2009: Barack Obama inherits $1.3 trillion deficit from Bush; Republicans immediately condemn Obama’s fiscal irresponsibility.
2009: Congressional Democrats unveil several domestic policy initiatives — including health care reform, cap and trade, DREAM Act — which would lower the deficit. GOP opposes all of them, while continuing to push for deficit reduction.
September 2010: In Obama’s first fiscal year, the deficit shrinks by $122 billion. Republicans again condemn Obama’s fiscal irresponsibility.
October 2010: S&P endorses the nation’s AAA rating with a stable outlook, saying the United States looks to be in solid fiscal shape for the foreseeable future.
November 2010: Republicans win a U.S. House majority, citing the need for fiscal responsibility.
December 2010: Congressional Republicans demand extension of Bush tax cuts, relying entirely on deficit financing. GOP continues to accuse Obama of fiscal irresponsibility.
March 2011: Congressional Republicans declare intention to hold full faith and credit of the United States hostage — a move without precedent in American history — until massive debt-reduction plan is approved.
July 2011: Obama offers Republicans a $4 trillion debt-reduction deal.
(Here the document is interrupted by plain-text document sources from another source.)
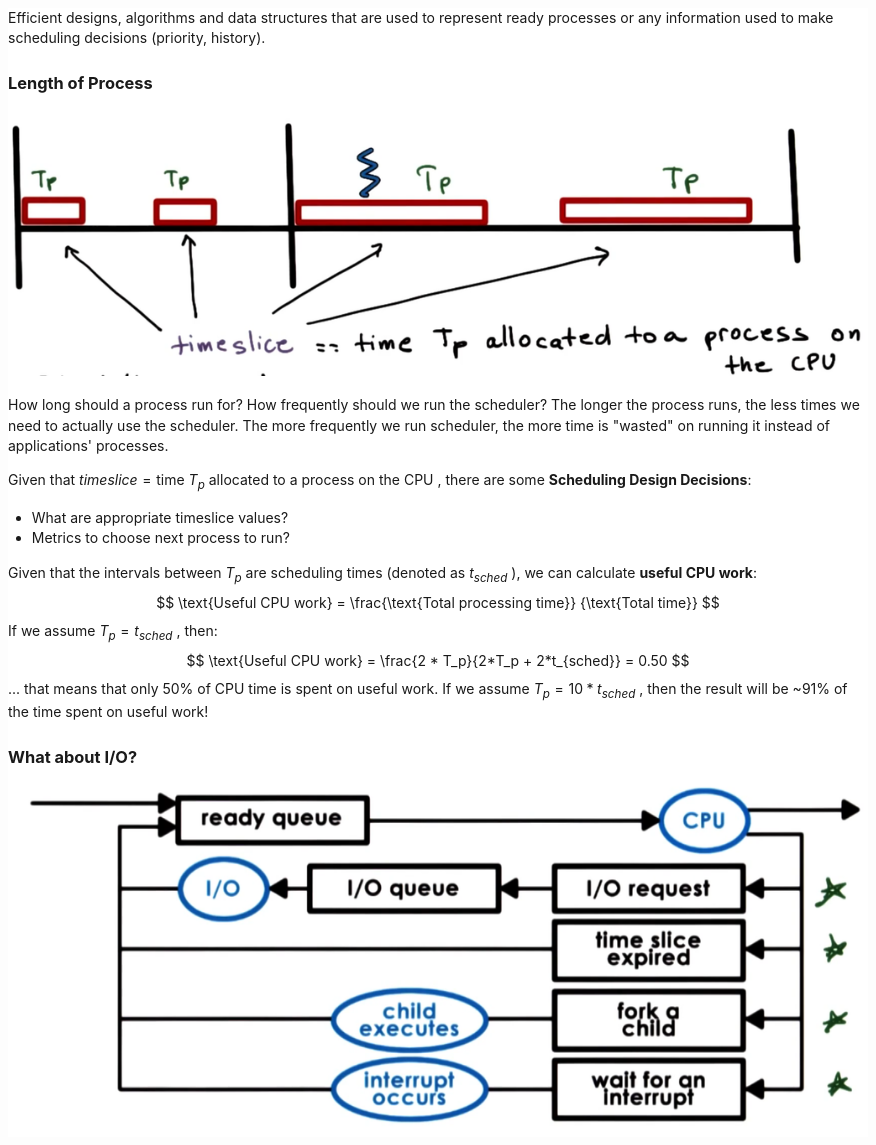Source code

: Efficient designs, algorithms and data structures that are used to represent ready processes or any information used to make scheduling decisions (priority, history).



### Length of Process

![](/img/P2L1-process-timeslice.png)

How long should a process run for? How frequently should we run the scheduler? The longer the process runs, the less times we need to actually use the scheduler. The more frequently we run scheduler, the more time is "wasted" on running it instead of applications' processes.

Given that $timeslice = \text{time } T_p \text{ allocated to a process on the CPU}$ , there are some **Scheduling Design Decisions**:
- What are appropriate timeslice values?
- Metrics to choose next process to run?

Given that the intervals between $T_p$ are scheduling times (denoted as $t_{sched}$ ), we can calculate **useful  CPU work**:
$$
	\text{Useful CPU work} = \frac{\text{Total processing time}} {\text{Total time}}  
$$
If we assume $T_p = t_{sched}$ , then: 
$$
\text{Useful CPU work} = \frac{2 * T_p}{2*T_p + 2*t_{sched}} = 0.50
$$
... that means that only 50% of CPU time is spent on useful work. If we assume $T_p = 10*t_{sched}$ , then the result will be ~91% of the time spent on useful work!



### What about I/O?

![](/img/P2L1-ready-process-path.png)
GOP refuses, pushes debt-ceiling standoff until the last possible day, rattling international markets.
August 2011: S&P downgrades U.S. debt, citing GOP refusal to consider new revenues. Republicans rejoice and blame Obama for fiscal irresponsibility.
There have been several instances since the mid 1990s in which I genuinely believed Republican politics couldn’t possibly get more blisteringly ridiculous. I was wrong; they just keep getting worse.
[And you think this is bad, just wait. Republican leaders have already promised to repeat their strategy of threatening default unless they get their way.]